QAGT-MLP: An Attention-Based Graph Transformer for Small and Large-Scale Quantum Error Mitigation
Seyed Mohamad Ali Tousi, G. N. DeSouza
TL;DR
Noisy quantum devices demand error mitigation that balances accuracy with low shot and processing overhead. QAGT-MLP introduces a lightweight graph-attention architecture that encodes circuits as graphs and uses dual-context features—global structural context and local lightcone context—concatenated with circuit descriptors and noisy observables, followed by an MLP to predict mitigated values. The approach demonstrates superior mean error and error stability over a state-of-the-art RF baseline on large-scale 100-qubit TFIM circuits, and maintains ZNE-like accuracy across varying Trotter steps without the associated overhead. The work offers a scalable, practical pathway to QEM in modern quantum workloads, combining structure-aware representation learning with efficient inference and deployment.
Abstract
Noisy quantum devices demand error-mitigation techniques to be accurate yet simple and efficient in terms of number of shots and processing time. Many established approaches (e.g., extrapolation and quasi-probability cancellation) impose substantial execution or calibration overheads, while existing learning-based methods have difficulty scaling to large and deep circuits. In this research, we introduce QAGT-MLP: an attention-based graph transformer tailored for small- and large-scale quantum error mitigation (QEM). QAGT-MLP encodes each quantum circuit as a graph whose nodes represent gate instances and whose edges capture qubit connectivity and causal adjacency.
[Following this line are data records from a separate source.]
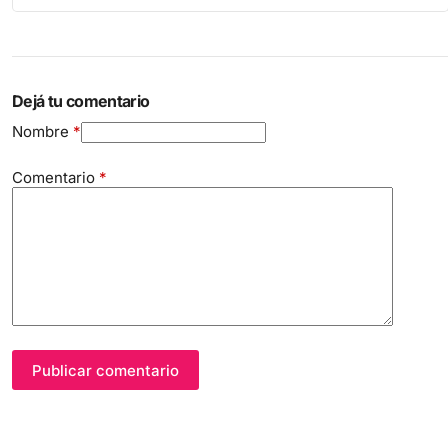
Dejá tu comentario
Nombre
*
Comentario
*
Publicar comentario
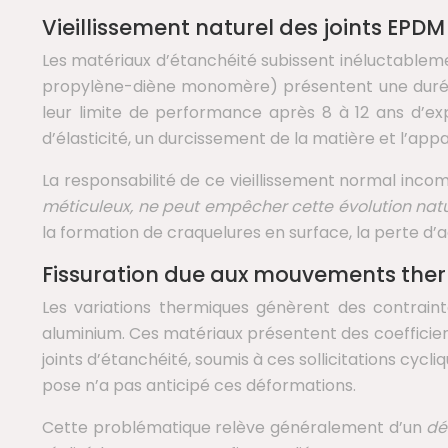
Vieillissement naturel des joints EPDM
Les matériaux d’étanchéité subissent inéluctablemen
propylène-diène monomère) présentent une durée d
leur limite de performance après 8 à 12 ans d’ex
d’élasticité, un durcissement de la matière et l’appa
La responsabilité de ce vieillissement normal inco
méticuleux, ne peut empêcher cette évolution nat
la formation de craquelures en surface, la perte 
Fissuration due aux mouvements ther
Les variations thermiques génèrent des contrain
aluminium. Ces matériaux présentent des coefficien
joints d’étanchéité, soumis à ces sollicitations cycl
pose n’a pas anticipé ces déformations.
Cette problématique relève généralement d’un
dé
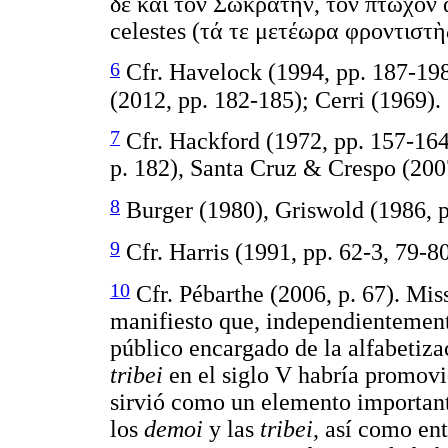
δὲ καὶ τὸν Σωκράτην, τὸν πτωχὸν ἀ
celestes (τά τε μετέωρα φροντιστὴ
6
Cfr. Havelock (1994, pp. 187-198
(2012, pp. 182-185); Cerri (1969).
7
Cfr. Hackford (1972, pp. 157-164)
p. 182), Santa Cruz & Crespo (2007
8
Burger (1980), Griswold (1986, p
9
Cfr. Harris (1991, pp. 62-3, 79-80
10
Cfr. Pébarthe (2006, p. 67). Mis
manifiesto que, independientement
público encargado de la alfabetiza
tribei
en el siglo V habría promovid
sirvió como un elemento important
los
demoi
y las
tribei
, así como en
A dual-path attention module extracts features around measured qubits at two scales or contexts: 1) graph-wide global structural context; and 2) fine-grained local lightcone context. These learned representations are concatenated with circuit-level descriptor features and the circuit noisy expected values, then they are passed to a lightweight MLP to predict the noise-mitigated values. On large-scale 100-qubit Trotterized 1D Transverse-Field Ising Models -- TFIM circuits -- the proposed QAGT-MLP outperformed state-of-the-art learning baselines in terms of mean error and error variability, demonstrating strong validity and applicability in real-world QEM scenarios under matched shot budgets. By using attention to fuse global structures with local lightcone neighborhoods, QAGT-MLP achieves high mitigation quality without the increasing noise scaling or resource demand required by classical QEM pipelines, while still offering a scalable and practical path to QEM in modern and future quantum workloads.